Warren W. Cabral (born 1960) is a Bermudian lawyer and writer of children's books, including The Lakeland Mysteries.

==Early life and education==
Cabral was born in Bermuda on 1 December 1960. He attended Saltus Grammar School in Bermuda and Upper Canada College in Toronto, Canada. He studied modern languages at McGill University in Montreal, graduating with a B.A. in 1982. That same year, Cabral was selected as Bermuda's Rhodes Scholar and matriculated at St Edmund Hall, Oxford, where he studied law and earned an honours degree in 1985. He was called to the Bar of England and Wales at the Middle Temple in 1985.

==Career==
Cabral began his legal career as a pupil with the Bermuda-based law firm Appleby.
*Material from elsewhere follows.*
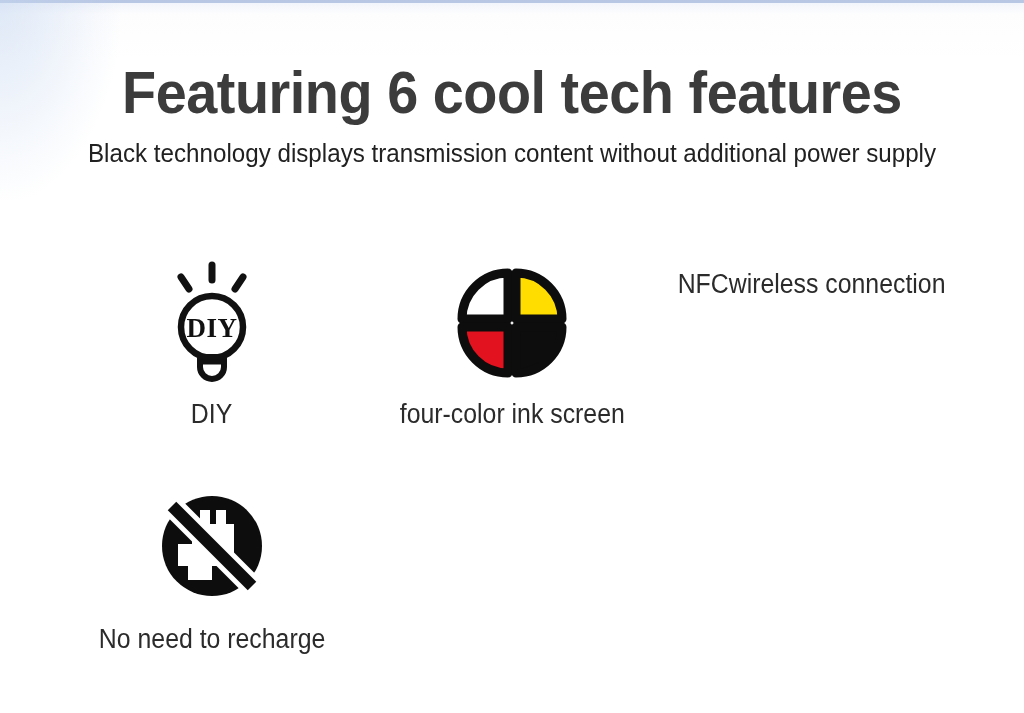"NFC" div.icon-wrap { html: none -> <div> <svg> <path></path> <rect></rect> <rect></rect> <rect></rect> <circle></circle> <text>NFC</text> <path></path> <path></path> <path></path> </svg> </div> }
He briefly worked in London with the firm Wilde Sapte before returning to Appleby in 1989. Cabral became a partner at Appleby in 1994, specializing in corporate and commercial law. He was Head of Insurance from 1997 till his move to London in 2002.

In 2002, Cabral was appointed managing partner of Appleby's new London office, a role he held for ten years. During this period, he also served as the Secretary of the Association for Due Process and the Constitution. In 2005, Cabral accepted the Chambers Global “Offshore Law Firm of the Year” award on the firm's behalf in London.

In 2013, Cabral retired from Appleby where he undertook research in law, particularly in relation to the financial crisis of 2008. He graduated with a master's degree in law at the University of Zurich. From then until 2019, he served as chairman of the Barristers and Accountants Anti-Money Laundering/Anti-Terrorist Financing Board in Bermuda.

Cabral is also the founder of Wilton Books.

==Writing==
In the early 1990s, Cabral wrote several one-act plays that were produced by The Bermuda Musical & Dramatic Society, a local theatre group in Bermuda. In 1994, he co-wrote and directed a musical, Joan of Arc, with composer James Burn. Cabral had previously written the island's 1992 annual Christmas pantomime, Sinbad the Sailor. In 1996, he wrote and produced The Three Musketeers. For his 1990 Christmas Short Story, he received The Royal Gazette Prize.

After retiring from law, Cabral began writing children's fiction. He authored The Lakeland Mysteries, a five-novel series for middle-grade readers set in England's Lake District. The five novels, The Fire on Slate Fell, The Wolf of Ennerdale, The Lad in the Lane, The Mystery of the Chemic Tavern, and The Vanishing Young of Rydal Cave, were illustrated by Corryn Webb.

==Personal life==
Cabral is married and resides in London, England, while maintaining ties to Bermuda. He holds a private pilot's license and is a former member of the Society of Trust and Estate Practitioners (STEP).